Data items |
'''

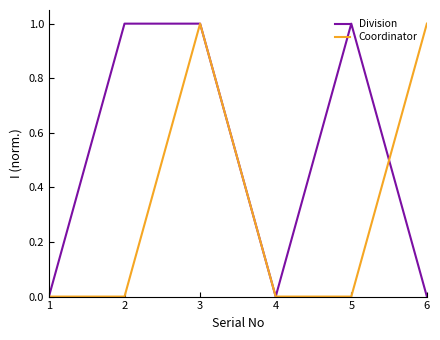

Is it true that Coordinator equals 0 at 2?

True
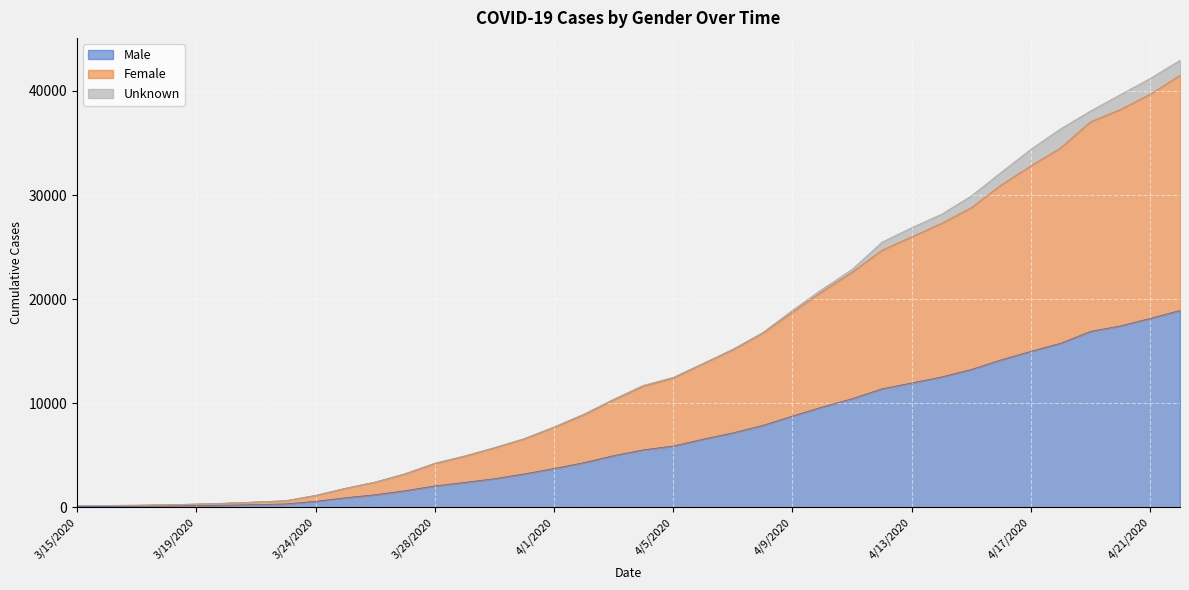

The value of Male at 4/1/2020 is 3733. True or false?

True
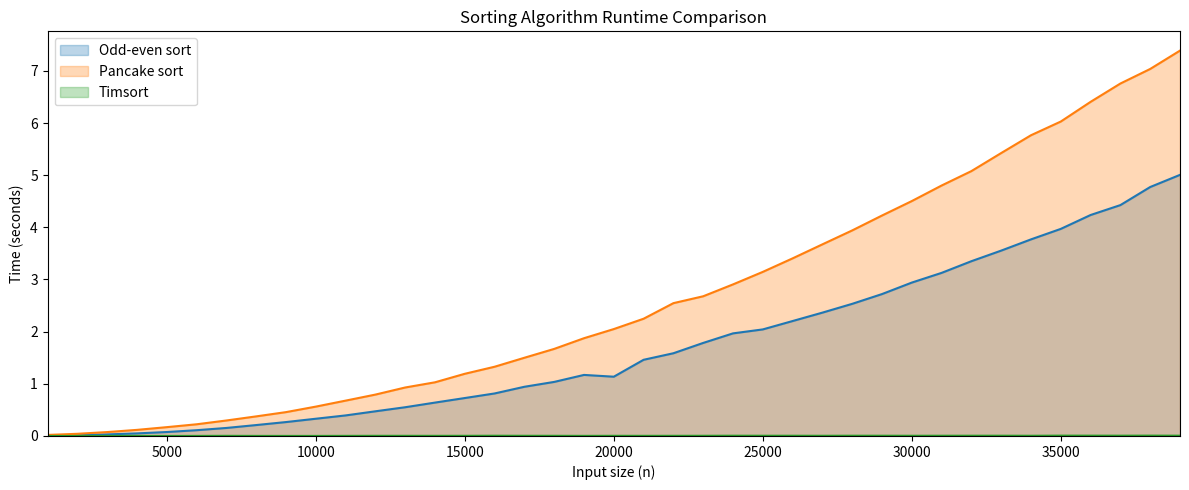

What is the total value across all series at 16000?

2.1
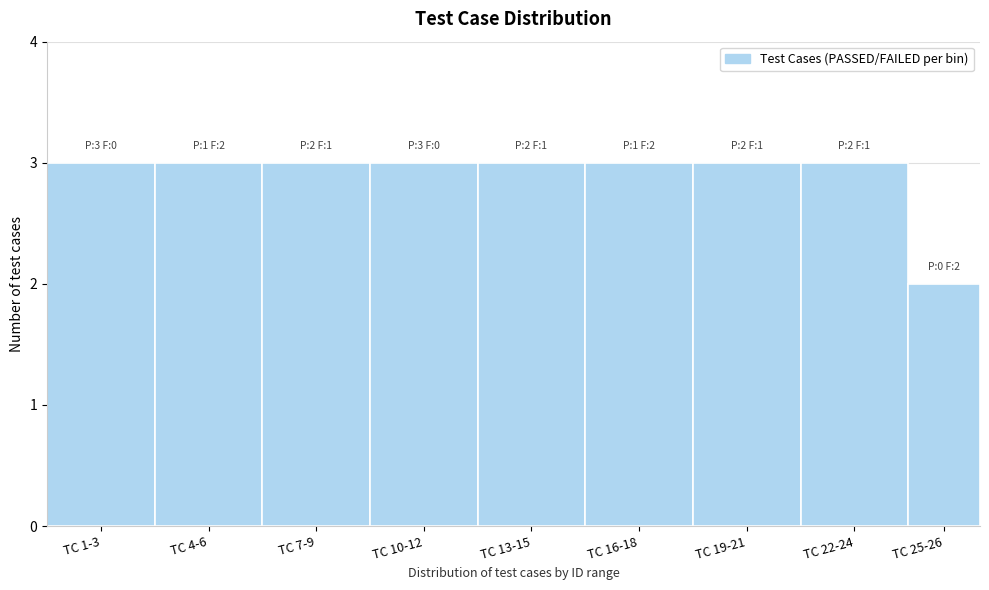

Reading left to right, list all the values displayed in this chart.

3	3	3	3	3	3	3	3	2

'''

YOUR ASSIGNMENT | Quote everything from the line containing "The value of" down to the end of the material, leaving out the pictures.

WRITTEN SOLUTION |
The value of Male at 4/1/2020 is 3733. True or false?

True

What is the total value across all series at 16000?

2.1

Reading left to right, list all the values displayed in this chart.

3	3	3	3	3	3	3	3	2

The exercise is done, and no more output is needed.